DIRECTIONS - Go through the data below and return each line where the string "これだけは知っておきたい" appears.

THE DATA -
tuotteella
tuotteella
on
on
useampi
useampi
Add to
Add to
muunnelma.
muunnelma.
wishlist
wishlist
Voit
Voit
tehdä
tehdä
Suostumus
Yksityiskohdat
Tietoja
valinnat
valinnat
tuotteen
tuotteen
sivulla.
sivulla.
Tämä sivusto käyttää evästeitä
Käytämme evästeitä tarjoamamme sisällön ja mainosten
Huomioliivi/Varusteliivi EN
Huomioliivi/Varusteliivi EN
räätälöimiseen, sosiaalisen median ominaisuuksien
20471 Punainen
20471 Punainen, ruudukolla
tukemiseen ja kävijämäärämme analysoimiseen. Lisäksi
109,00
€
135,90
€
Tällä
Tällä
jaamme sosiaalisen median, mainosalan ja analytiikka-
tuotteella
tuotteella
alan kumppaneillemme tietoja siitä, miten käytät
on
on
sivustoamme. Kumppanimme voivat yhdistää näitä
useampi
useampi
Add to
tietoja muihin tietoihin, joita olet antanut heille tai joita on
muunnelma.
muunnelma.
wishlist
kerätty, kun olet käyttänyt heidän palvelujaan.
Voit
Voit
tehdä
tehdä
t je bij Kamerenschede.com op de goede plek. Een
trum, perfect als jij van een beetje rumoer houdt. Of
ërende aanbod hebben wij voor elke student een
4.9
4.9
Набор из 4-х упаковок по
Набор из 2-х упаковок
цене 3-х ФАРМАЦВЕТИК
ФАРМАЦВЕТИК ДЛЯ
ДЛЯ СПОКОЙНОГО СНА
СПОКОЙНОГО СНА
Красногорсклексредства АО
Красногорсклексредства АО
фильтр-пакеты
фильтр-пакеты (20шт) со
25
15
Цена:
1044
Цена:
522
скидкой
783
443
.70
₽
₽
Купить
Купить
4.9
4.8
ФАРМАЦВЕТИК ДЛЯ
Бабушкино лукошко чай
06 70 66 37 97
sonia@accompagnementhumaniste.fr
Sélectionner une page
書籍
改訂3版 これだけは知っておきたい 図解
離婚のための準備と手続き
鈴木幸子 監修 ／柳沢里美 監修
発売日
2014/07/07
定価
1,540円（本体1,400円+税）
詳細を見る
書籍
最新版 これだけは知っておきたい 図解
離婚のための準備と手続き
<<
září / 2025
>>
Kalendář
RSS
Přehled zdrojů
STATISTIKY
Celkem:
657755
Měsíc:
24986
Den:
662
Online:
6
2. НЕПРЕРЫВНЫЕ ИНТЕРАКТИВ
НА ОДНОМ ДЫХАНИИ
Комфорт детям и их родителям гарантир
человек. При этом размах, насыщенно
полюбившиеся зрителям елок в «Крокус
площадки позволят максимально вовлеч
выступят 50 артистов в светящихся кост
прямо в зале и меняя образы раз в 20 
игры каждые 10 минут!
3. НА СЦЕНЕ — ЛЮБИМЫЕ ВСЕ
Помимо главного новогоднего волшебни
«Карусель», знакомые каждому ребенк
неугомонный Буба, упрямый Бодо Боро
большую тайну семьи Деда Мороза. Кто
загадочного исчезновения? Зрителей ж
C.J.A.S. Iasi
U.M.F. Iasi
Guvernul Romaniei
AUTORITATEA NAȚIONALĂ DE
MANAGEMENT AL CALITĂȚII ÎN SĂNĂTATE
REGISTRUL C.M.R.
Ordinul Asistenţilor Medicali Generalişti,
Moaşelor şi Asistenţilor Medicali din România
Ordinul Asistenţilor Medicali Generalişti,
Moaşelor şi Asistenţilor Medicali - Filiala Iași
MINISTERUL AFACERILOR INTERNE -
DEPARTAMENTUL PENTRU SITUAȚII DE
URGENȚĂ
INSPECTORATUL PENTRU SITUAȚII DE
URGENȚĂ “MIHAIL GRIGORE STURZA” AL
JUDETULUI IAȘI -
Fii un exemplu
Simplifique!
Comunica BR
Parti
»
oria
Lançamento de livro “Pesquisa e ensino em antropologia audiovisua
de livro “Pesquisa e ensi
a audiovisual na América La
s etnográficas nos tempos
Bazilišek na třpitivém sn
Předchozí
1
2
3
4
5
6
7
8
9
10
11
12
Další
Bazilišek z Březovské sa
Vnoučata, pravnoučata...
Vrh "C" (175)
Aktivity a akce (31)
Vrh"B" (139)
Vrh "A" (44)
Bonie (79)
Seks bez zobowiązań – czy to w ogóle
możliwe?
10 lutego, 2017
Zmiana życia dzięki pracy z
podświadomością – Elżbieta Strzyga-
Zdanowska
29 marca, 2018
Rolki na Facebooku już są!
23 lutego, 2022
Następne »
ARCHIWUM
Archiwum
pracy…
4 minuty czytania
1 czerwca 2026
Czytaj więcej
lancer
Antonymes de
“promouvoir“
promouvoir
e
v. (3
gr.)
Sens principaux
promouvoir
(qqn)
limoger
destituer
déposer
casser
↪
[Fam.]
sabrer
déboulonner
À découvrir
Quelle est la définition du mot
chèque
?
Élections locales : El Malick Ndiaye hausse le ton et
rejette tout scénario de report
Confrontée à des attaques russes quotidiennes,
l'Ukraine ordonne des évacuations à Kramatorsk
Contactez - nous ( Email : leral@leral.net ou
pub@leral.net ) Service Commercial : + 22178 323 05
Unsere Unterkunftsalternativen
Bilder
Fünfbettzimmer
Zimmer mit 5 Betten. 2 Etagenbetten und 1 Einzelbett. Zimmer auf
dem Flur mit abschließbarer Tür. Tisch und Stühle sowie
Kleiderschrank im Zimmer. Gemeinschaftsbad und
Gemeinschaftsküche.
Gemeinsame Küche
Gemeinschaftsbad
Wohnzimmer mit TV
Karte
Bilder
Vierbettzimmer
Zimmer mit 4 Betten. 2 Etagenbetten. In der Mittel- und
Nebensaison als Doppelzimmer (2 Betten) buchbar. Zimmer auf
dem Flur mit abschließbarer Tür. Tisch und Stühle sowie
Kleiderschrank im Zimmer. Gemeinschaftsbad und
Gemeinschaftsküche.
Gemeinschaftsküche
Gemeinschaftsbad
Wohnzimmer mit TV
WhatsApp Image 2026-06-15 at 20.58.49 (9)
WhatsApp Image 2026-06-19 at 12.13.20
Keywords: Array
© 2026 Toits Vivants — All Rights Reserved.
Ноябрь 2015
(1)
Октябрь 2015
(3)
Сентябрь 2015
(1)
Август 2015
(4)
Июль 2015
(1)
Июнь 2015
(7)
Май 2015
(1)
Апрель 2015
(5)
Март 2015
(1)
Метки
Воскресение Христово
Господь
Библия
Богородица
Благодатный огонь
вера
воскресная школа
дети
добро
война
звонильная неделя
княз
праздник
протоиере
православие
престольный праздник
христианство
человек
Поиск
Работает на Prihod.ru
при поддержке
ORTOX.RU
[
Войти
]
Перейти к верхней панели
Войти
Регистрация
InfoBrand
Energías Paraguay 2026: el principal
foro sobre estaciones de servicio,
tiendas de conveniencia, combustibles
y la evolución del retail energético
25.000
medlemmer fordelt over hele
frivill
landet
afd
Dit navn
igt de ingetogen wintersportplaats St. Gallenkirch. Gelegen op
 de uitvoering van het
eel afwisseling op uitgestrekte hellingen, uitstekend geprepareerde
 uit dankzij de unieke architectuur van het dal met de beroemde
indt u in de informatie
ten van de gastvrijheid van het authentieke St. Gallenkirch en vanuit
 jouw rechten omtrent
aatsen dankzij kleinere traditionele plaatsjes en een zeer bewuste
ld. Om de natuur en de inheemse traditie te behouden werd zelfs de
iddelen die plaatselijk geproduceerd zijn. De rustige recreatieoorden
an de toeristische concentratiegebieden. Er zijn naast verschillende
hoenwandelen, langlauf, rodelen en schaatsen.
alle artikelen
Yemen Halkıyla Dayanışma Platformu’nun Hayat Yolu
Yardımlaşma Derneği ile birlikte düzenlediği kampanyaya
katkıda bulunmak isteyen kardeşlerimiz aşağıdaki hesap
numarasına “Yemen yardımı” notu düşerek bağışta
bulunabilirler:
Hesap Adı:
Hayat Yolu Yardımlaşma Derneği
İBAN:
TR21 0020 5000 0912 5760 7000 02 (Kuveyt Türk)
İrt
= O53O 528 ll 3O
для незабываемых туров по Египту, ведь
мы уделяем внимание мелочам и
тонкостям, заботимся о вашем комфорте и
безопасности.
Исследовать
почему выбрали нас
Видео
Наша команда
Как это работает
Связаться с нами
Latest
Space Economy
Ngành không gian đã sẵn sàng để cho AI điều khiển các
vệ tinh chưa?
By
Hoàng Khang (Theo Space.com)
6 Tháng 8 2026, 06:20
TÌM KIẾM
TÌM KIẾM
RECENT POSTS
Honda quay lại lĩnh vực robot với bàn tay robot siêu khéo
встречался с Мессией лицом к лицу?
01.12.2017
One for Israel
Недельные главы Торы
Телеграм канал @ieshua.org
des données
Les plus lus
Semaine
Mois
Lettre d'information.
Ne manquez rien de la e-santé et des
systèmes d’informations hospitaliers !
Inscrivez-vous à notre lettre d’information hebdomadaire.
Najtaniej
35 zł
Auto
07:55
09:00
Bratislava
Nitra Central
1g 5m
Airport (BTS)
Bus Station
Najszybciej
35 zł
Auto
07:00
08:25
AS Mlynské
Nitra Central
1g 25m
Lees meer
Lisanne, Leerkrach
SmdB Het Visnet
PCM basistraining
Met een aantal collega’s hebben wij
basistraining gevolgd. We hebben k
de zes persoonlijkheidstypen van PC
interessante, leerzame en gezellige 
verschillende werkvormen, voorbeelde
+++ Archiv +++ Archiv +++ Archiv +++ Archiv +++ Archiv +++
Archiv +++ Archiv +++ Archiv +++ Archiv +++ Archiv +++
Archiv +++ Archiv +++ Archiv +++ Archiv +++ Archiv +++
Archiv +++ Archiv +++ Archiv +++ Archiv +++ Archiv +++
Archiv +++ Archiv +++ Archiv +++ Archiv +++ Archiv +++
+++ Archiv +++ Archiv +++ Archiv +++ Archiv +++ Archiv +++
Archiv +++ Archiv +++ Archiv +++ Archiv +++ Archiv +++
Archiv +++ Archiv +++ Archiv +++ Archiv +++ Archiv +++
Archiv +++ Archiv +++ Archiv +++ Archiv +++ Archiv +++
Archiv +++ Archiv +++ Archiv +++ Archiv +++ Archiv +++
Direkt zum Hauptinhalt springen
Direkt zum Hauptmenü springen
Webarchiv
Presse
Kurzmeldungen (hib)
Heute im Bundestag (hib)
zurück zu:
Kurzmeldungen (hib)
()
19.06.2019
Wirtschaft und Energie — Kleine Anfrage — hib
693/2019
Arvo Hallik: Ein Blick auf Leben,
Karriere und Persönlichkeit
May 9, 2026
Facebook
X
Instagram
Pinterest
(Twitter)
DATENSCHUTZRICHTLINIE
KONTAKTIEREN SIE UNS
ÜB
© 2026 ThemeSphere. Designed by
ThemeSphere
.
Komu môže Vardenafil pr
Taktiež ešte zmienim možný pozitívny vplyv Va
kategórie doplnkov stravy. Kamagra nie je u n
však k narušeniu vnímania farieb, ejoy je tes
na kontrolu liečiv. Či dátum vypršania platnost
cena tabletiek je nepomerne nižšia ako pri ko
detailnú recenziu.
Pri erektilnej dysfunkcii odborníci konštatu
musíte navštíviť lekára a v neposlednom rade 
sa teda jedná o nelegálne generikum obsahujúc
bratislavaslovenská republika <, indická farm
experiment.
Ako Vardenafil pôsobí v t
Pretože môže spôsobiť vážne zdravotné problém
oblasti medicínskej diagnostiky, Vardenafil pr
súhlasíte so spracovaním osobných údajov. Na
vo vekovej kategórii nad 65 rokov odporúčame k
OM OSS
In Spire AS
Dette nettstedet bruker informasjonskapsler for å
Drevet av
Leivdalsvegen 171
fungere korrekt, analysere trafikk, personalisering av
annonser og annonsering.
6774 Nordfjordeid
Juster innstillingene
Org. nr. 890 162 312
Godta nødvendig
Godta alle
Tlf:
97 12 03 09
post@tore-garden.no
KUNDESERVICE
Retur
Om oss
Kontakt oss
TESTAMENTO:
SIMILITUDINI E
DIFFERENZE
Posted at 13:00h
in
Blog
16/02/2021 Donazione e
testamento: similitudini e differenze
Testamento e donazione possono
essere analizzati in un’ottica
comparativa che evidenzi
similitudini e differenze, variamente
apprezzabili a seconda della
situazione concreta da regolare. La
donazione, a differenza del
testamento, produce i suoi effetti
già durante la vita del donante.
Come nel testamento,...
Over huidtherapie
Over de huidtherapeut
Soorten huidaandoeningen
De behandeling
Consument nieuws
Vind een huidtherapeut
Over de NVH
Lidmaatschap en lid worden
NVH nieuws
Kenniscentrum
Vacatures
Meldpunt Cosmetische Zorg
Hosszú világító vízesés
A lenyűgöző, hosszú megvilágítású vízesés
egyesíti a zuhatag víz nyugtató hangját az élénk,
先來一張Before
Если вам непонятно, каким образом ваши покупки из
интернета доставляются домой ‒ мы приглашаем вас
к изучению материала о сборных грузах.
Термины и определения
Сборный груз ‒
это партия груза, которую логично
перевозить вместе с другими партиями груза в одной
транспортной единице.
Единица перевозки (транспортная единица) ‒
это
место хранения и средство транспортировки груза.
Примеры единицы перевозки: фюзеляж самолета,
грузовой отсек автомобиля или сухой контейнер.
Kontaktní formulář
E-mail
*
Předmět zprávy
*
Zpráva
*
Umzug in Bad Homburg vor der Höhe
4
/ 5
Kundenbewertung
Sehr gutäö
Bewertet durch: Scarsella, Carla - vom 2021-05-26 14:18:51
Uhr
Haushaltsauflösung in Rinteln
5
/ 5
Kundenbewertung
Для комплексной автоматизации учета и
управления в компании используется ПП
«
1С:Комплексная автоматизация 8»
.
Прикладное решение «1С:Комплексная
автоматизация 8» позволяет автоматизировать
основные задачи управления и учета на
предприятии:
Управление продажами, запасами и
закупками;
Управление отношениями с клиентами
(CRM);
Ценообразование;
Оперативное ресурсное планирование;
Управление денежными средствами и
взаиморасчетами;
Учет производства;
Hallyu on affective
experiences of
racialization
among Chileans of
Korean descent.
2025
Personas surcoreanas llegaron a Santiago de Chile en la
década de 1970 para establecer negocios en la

ANSWER AREA -
改訂3版 これだけは知っておきたい 図解
最新版 これだけは知っておきたい 図解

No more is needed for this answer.